There's LOTS of reasons, not ALL of them good.
One - North Dakota is hell for the severely unemployed - you simply CANNOT live there without money, housing, etc. The climate won't allow it. VERY different than either coast, except perhaps New England. So if you don't find work, you leave or die. Even in the Depression, hobos had the sense to not get trapped up north except during harvest season.
Two - their response to the weather: "The state's weather makes it hard to lure new residents. The average January low temperature is four degrees below zero. North Dakota holds job fairs in other states to match workers to available jobs.
Three - "North Dakota is one of the few states to add manufacturing jobs over the decade. Bobcat, maker of farm and construction equipment, is headquartered in the state. We don't have big factories like Gary, Ind., or steel mills that are hard to retool," Flynn says. "We have smaller plants that are some of the most efficient in the world."

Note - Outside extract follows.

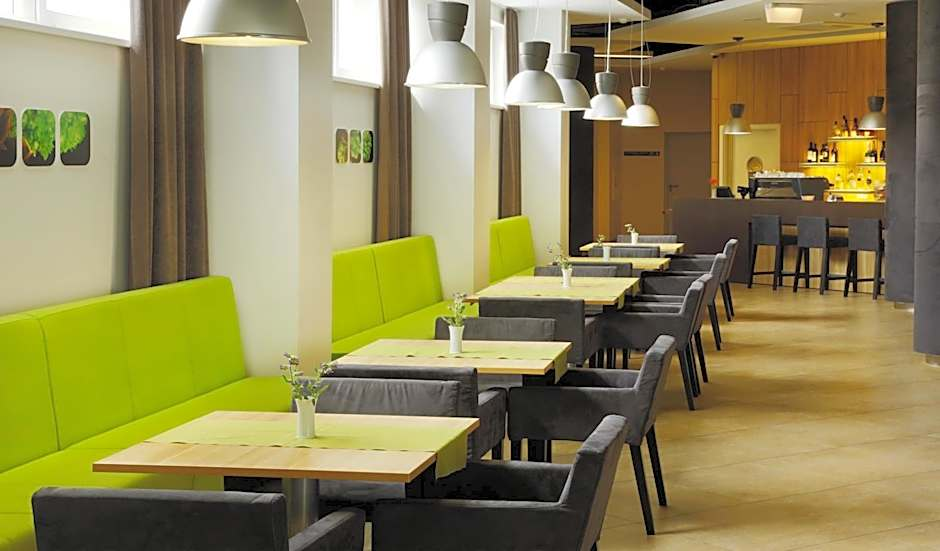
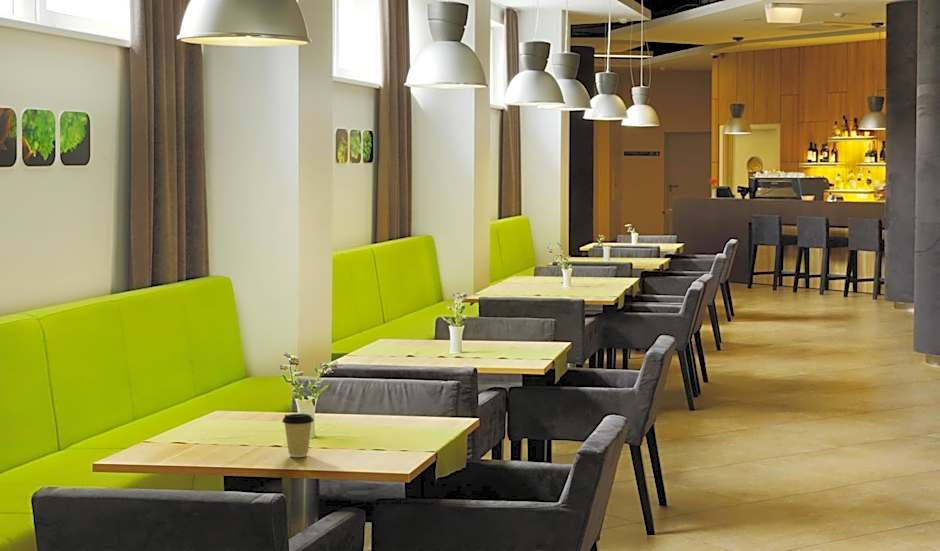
+ coffee cup [281,413,315,458]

Four - "Access to credit is the enabling factor that has fostered both a boom in oil and record profits from agriculture in North Dakota. The Bank of North Dakota (BND) does not compete with local banks but partners with them, helping with capital and liquidity requirements... North Dakota’s money and banking reserves are being kept within the state and invested there... In contrast, California is the largest state economy in the nation, yet without a state-owned bank, is unable to steer hundreds of billions of dollars in state revenues into productive investment within the state. Instead, California deposits its many billions in tax revenues in large private banks which often lend the funds out-of-state, invest them in speculative trading strategies (including derivative bets against the state’s own bonds), and do not remit any of their earnings back to the state treasury."
And the fact that the Right is running with the idea that
http://www.politifact.com/truth-o-meter/statements/2010/oct/29/crossroads-gps/crossroads-gps-says-north-dakotas-economy-reeling-/">North Dakota's economy is in shambles indicates it probably really is doing as well as it appears.
Their magic trick appears to not be a magic trick at all, unless you count "don't do anything both large-scale and incredibly stupid" as a magic trick. It remains to be seen how much fracking will cost them, but they're so lightly populated that they could destroy a hell of a lot of water before it was seriously noticed. Fracking might just turn out to qualify as "both large-scale and incredibly stupid".